Mert'den istediği performansı alamayan kadın birden tüm soruları Serenay'a yönlendirmişti.
"O... kesinlikle büyük bir adam" demesi iki kadınında kahkaha atmasına neden olmuştu. Normalde kendi hakkında böyle konuşulması Mert'in hoşuna gitsede o an bunu bile iğrenç buluyordu çünkü düpedüz yalandı.
O sever, sevişir ve bunu kimseden de saklamazdı. Böylesine gizli saklı oyunların adamı asla değildi ama...Afra'nın onu red edişini unutamıyordu ve halen bir parça kırgın ve kızgındı o mavişe.
"Siktiğimin salağı" diye ağzının içinden mırıldandı Mert yanındaki kadına.
"Bir şey mi dedin hayatım?"
"Ne? Yoo hayır demedim"
Böyle yalan yanlış şeyler söylemek onunla olan anlaşmasında yoktu ve bu durumu avukatına soracaktı. Şu işten kazasız belasız bir sıyrılsaydı, başka da bir şey istemiyordu.

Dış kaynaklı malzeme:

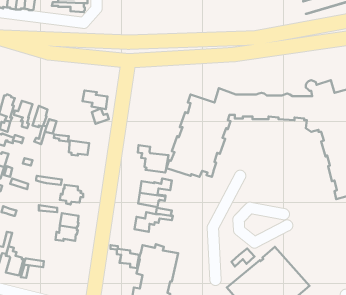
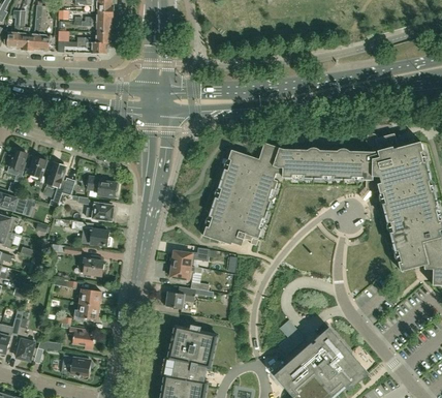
building: [83,90,107,109] -> [87,176,116,197]
building: [138,145,169,173] -> none
building: none -> [71,220,110,245]
building: [111,245,139,268] -> [61,323,94,349]
building: none -> [60,355,93,378]

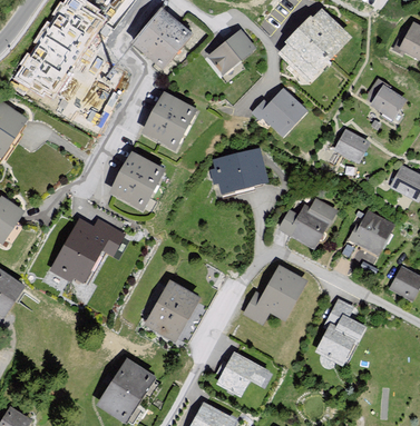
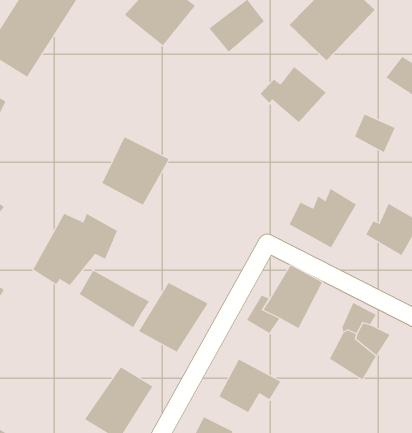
building: [143,92,202,153] -> none
building: [207,149,268,196] -> none
building: none -> [79,270,150,328]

"Medyada daha önce bir benzeri görülmemiş bir ilişki sizinkisi. Önce Mert beyden gelen o samimi itiraf, sonra sizin Dick King'e katılmanız..."
Bir yol ancak bu kadar şaşabilirdi. Mert'in eline bir zaman makinesi geçse, önce geçmişe gidip o itirafı silerdi...
Siler miydi gerçekten? Afra'ya açılan o kapıyı kapatır mıydı? Pekte emin olamıyordu açıkçası.
Yanında bir başka kadınla olmayan ilişkisi hakkında konuşurken, etraflarında toplanan onca kabalık arasında, ne kadar uzakta olursa olsun onu seçebiliyordu. Yine telaşlı ve yine sinirliydi.